According to him, he invited the Indonesian firm, which he had promised a conducive investment climate, and enthused that he was right, since the move has within 12 months, turned around a company which had been moribund for over 10 years.
"In an occasion like this, the feeling that comes to me is that of a mixed feeling, because when I remember the past, it reminds me and should remind you of the wasted past. That we can do it should rekindle in us a feeling of hope, a feeling of pride of what Nigerians can achieve," he said.
"Today's even is another milestone to vindicate our desire for industrial growth. While it is not time to lament our past, we are proving that with a well thought out development and production plan, we can advance", he said.
He charged the company to spread the news that Nigeria was safe for investment and promised a good return on their investments. He advised the company to go into other areas of production which are in the same chain with what the complex produces.
Rather than complain that they would have done better in National Fertilizer Company of Nigeria (NAFCON), he asked the company to push for optimal production and expansion which may then include setting up a fertilizer plant with which they can run NAFCON out of business.
According to him, he would like to see Indorama go into the oil and gas sector which was an offshoot of the plant by increasing in related capacities.
President Obasanjo directed the Nigerian National Petroleum Corporation (NNPC) to buy into the Petrochemical Company just like the Rivers State government has done, adding that they had a stake which they should consolidate in the company.
Speaking at the occasion, Governor Peter Odili of Rivers State told the President that following his advice on wise investment, he acquired 10 percent of the shares of the company and expressed happiness that it was a rewarding investment.
In his welcome address, Chairman of Indorama, Mr. Sri Prakash Lohia said they would employ over 13,000 people in the complex and have as at present, a manufacturing capacity of 25,000 tons of petrochemical products daily which is nearing full capacity but regretted that supply of gas was posing a problem to them.
He said they aim to place Nigeria as a major petrochemical hub in the African continent as they aim to ear over $400 million in foreign exchange from their products.
Director General of the Bureau of Public Enterprises (BPE), Mrs.

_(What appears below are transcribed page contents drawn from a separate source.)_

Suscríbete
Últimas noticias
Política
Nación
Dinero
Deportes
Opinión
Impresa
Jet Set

Irene Chigbue traced the path of Indorama taking over the complex, saying that they paid the $225 million price for the complex in addition to another $80million used for the turn around maintenance of the facility.

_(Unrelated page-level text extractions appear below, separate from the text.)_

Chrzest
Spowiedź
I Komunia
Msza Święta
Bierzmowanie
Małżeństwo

Managing Director of NNPC, Engineer Funsho Kupolokun said selling the complex to Indorama was a good deal as the taking over of the company was with a zero job loss since 300 of those engaged there went back to the NNPC while another three hundred were still on secondment to the company.
The President later commissioned the UPTH where he said that his administration hopes to complete most projects they have started in the health institution before its exit date since he regarded the sector as being germane to the immediate needs of the country.
He advised the hospital to imbibe good maintenance culture so that they would prolong the lifespan of the machines in the hospital which he described as sophisticated and expensive.
He later commissioned an all made in Nigeria oil platform at Ogbogoro where he charged the Chevron/NNPC Joint Venture which is behind the feat to press harder for increase in local content.
President Obasanjo said that when he directed for the target of local content before a certain date, some people laughed at his projections which he said has been met and almost surpassed.
He later commissioned the Meji Riser platform which weighs 525 metric tones and charged the Transcoastal-Waos Fabrication Yard which handled the construction to try to build something bigger since they have the capacity to build 100,000 metric tones weight.